The private Map is the root state. items, itemCount, totalCents, add(), and remove() are ordinary JavaScript above that state.

Consumers do not need to know that Cart uses a reactive collection internally. They read cart.totalCents because that is the domain value they care about.

Use object-shaped state for object-shaped values

Section titled “Use object-shaped state for object-shaped values”

If your state is an object, use a reactive object. That is true even when the object only has one public slot.

import { reactive } from "@starbeam/collections";
const clock = reactive.object({ now: new Date() });
clock.now = new Date();
clock.now;

This keeps the public shape ordinary: clock.now. If your domain wants a current property, make that shape explicit:

const currentUser = reactive.object({ current: null as User | null });
currentUser.current = { id: "tom", name: "Tom Dale" };

Use the shape that matches the value your app wants to expose. Lower-level storage primitives are useful when you are building new reactive primitives, not as the default way to teach app state.

##########

* Things to do *
a) Answer from the reactive-state guide:
(i) What is the root state of Cart?
(ii) From which package is reactive imported?
(iii) When are lower-level storage primitives useful?
b) Carry the reactive-state guide forward, starting after its final sentence.

##########

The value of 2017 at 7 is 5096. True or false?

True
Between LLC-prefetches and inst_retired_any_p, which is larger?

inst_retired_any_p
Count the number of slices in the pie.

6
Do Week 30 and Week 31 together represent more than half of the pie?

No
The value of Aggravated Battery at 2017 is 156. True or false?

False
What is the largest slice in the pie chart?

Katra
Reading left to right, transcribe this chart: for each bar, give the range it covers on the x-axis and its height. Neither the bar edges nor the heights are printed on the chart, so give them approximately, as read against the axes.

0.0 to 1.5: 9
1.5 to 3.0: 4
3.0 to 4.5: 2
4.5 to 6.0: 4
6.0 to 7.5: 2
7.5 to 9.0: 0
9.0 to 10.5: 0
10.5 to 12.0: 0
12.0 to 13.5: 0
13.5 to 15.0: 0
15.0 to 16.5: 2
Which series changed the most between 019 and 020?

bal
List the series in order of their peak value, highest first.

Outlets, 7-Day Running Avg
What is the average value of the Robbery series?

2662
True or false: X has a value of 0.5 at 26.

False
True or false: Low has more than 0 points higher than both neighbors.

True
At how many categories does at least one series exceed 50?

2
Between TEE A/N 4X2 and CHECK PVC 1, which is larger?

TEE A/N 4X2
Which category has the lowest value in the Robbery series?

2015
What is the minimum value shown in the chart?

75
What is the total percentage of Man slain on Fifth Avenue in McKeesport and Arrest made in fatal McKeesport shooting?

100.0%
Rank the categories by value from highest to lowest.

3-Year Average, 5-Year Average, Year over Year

##########

* Task responses *
a)
(i) The private Map.
(ii) "@starbeam/collections"
(iii) When you are building new reactive primitives.

b)
Choose the collection shape from the domain

Section titled “Choose the collection shape from the domain”

Use the shape that gives your domain the right operations.

import { reactive } from "@starbeam/collections";
export class Selection {
#ids = reactive.Set<string>();
get size(): number {
return this.#ids.size;
}
isSelected(id: string): boolean {
return this.#ids.has(id);
}
select(id: string): void {
this.#ids.add(id);
}
deselect(id: string): void {
this.#ids.delete(id);
}
clear(): void {
this.#ids.clear();
}
}

A Set makes membership the root-state operation. A Map makes keyed lookup and value replacement the root-state operation. An object makes named properties the root-state operation. An array makes order and index access the root-state operation.

Starbeam tracks the JavaScript read your code performed.

For a Map:

  • map.has(key) tracks whether that key is present.
  • map.get(key) tracks the value for that key.
  • map.size and map.keys() track membership changes.
  • map.values(), map.entries(), spreading, and forEach() track value iteration.

That means a read that only checks membership does not need to update when an existing value changes.

const recipes = reactive.Map<string, { url: string }>();
recipes.set("pie", { url: "https://example.com/pie" });
function hasDessert(): boolean {
return recipes.has("pie") || recipes.has("cookies");
}
function recipeUrls(): string[] {
return [...recipes.values()].map((recipe) => recipe.url);
}

Updating the URL for "pie" changes the result of recipeUrls(), but it does not change whether the map has a "pie" entry. Starbeam can preserve that membership-only read.

For a Set, set.has(value) tracks membership for that value. Adding a value that is already present does not change membership.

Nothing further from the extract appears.